■ **Task item**
From the entries provided below, copy each line that contains the word "normally".

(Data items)
|---|

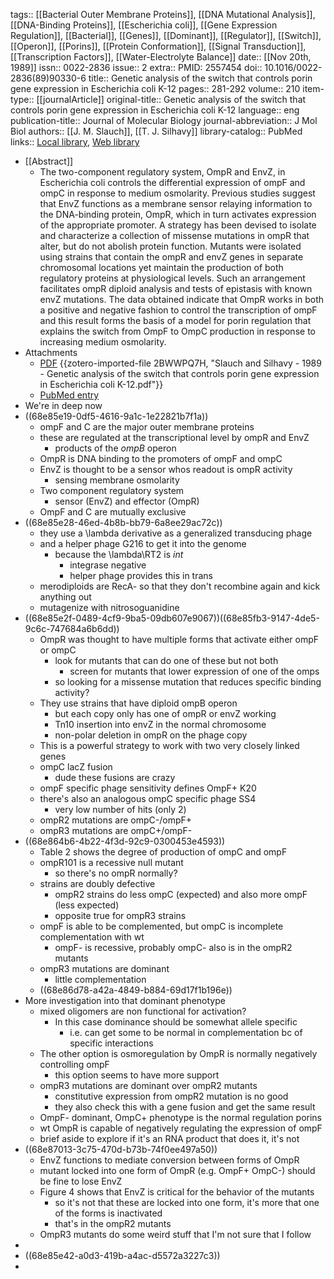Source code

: tags:: [[Bacterial Outer Membrane Proteins]], [[DNA Mutational Analysis]], [[DNA-Binding Proteins]], [[Escherichia coli]], [[Gene Expression Regulation]], [[Bacterial]], [[Genes]], [[Dominant]], [[Regulator]], [[Switch]], [[Operon]], [[Porins]], [[Protein Conformation]], [[Signal Transduction]], [[Transcription Factors]], [[Water-Electrolyte Balance]]
date:: [[Nov 20th, 1989]]
issn:: 0022-2836
issue:: 2
extra:: PMID: 2557454
doi:: 10.1016/0022-2836(89)90330-6
title:: Genetic analysis of the switch that controls porin gene expression in Escherichia coli K-12
pages:: 281-292
volume:: 210
item-type:: [[journalArticle]]
original-title:: Genetic analysis of the switch that controls porin gene expression in Escherichia coli K-12
language:: eng
publication-title:: Journal of Molecular Biology
journal-abbreviation:: J Mol Biol
authors:: [[J. M. Slauch]], [[T. J. Silhavy]]
library-catalog:: PubMed
links:: [Local library](zotero://select/library/items/2BTBKXU5), [Web library](https://www.zotero.org/users/6106196/items/2BTBKXU5)

- [[Abstract]]
	- The two-component regulatory system, OmpR and EnvZ, in Escherichia coli controls the differential expression of ompF and ompC in response to medium osmolarity. Previous studies suggest that EnvZ functions as a membrane sensor relaying information to the DNA-binding protein, OmpR, which in turn activates expression of the appropriate promoter. A strategy has been devised to isolate and characterize a collection of missense mutations in ompR that alter, but do not abolish protein function. Mutants were isolated using strains that contain the ompR and envZ genes in separate chromosomal locations yet maintain the production of both regulatory proteins at physiological levels. Such an arrangement facilitates ompR diploid analysis and tests of epistasis with known envZ mutations. The data obtained indicate that OmpR works in both a positive and negative fashion to control the transcription of ompF and this result forms the basis of a model for porin regulation that explains the switch from OmpF to OmpC production in response to increasing medium osmolarity.
- Attachments
	- [PDF](zotero://select/library/items/2BWWPQ7H) {{zotero-imported-file 2BWWPQ7H, "Slauch and Silhavy - 1989 - Genetic analysis of the switch that controls porin gene expression in Escherichia coli K-12.pdf"}}
	- [PubMed entry](http://www.ncbi.nlm.nih.gov/pubmed/2557454)
- We're in deep now
- ((68e85e19-0df5-4616-9a1c-1e22821b7f1a))
	- ompF and C are the major outer membrane proteins
	- these are regulated at the transcriptional level by ompR and EnvZ
		- products of the *ompB* operon
	- OmpR is DNA binding to the promoters of ompF and ompC
	- EnvZ is thought to be a sensor whos readout is ompR activity
		- sensing membrane osmolarity
	- Two component regulatory system
		- sensor (EnvZ) and effector (OmpR)
	- OmpF and C are mutually exclusive
- ((68e85e28-46ed-4b8b-bb79-6a8ee29ac72c))
	- they use a \lambda derivative as a generalized transducing phage
	- and a helper phage G216 to get it into the genome
		- because the \lambda\RT2 is *int*
			- integrase negative
			- helper phage provides this in trans
	- merodiploids are RecA- so that they don't recombine again and kick anything out
	- mutagenize with nitrosoguanidine
- ((68e85e2f-0489-4cf9-9ba5-09db607e9067))((68e85fb3-9147-4de5-9c6c-747684a6b6dd))
	- OmpR was thought to have multiple forms that activate either ompF or ompC
		- look for mutants that can do one of these but not both
			- screen for mutants that lower expression of one of the omps
		- so looking for a missense mutation that reduces specific binding activity?
	- They use strains that have diploid ompB operon
		- but each copy only has one of ompR or envZ working
		- Tn10 insertion into envZ in the normal chromosome
		- non-polar deletion in ompR on the phage copy
	- This is a powerful strategy to work with two very closely linked genes
	- ompC lacZ fusion
		- dude these fusions are crazy
	- ompF specific phage sensitivity defines OmpF+ K20
	- there's also an analogous ompC specific phage SS4
		- very low number of hits (only 2)
	- ompR2 mutations are ompC-/ompF+
	- ompR3 mutations are ompC+/ompF-
- ((68e864b6-4b22-4f3d-92c9-0300453e4593))
	- Table 2 shows the degree of production of ompC and ompF
	- ompR101 is a recessive null mutant
		- so there's no ompR normally?
	- strains are doubly defective
		- ompR2 strains do less ompC (expected) and also more ompF (less expected)
		- opposite true for ompR3 strains
	- ompF is able to be complemented, but ompC is incomplete complementation with wt
		- ompF- is recessive, probably ompC- also is in the ompR2 mutants
	- ompR3 mutations are dominant
		- little complementation
	- ((68e86d78-a42a-4849-b884-69d17f1b196e))
- More investigation into that dominant phenotype
	- mixed oligomers are non functional for activation?
		- In this case dominance should be somewhat allele specific
			- i.e. can get some to be normal in complementation bc of specific interactions
	- The other option is osmoregulation by OmpR is normally negatively controlling ompF
		- this option seems to have more support
	- ompR3 mutations are dominant over ompR2 mutants
		- constitutive expression from ompR2 mutation is no good
		- they also check this with a gene fusion and get the same result
	- OmpF- dominant, OmpC+ phenotype is the normal regulation porins
	- wt OmpR is capable of negatively regulating the expression of ompF
	- brief aside to explore if it's an RNA product that does it, it's not
- ((68e87013-3c75-470d-b73b-74f0ee497a50))
	- EnvZ functions to mediate conversion between forms of OmpR
	- mutant locked into one form of OmpR (e.g. OmpF+ OmpC-) should be fine to lose EnvZ
	- Figure 4 shows that EnvZ is critical for the behavior of the mutants
		- so it's not that these are locked into one form, it's more that one of the forms is inactivated
		- that's in the ompR2 mutants
	- OmpR3 mutants do some weird stuff that I'm not sure that I follow
-
- ((68e85e42-a0d3-419b-a4ac-d5572a3227c3))
-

|---|

■ **Solution below**
		- so there's no ompR normally?
	- The other option is osmoregulation by OmpR is normally negatively controlling ompF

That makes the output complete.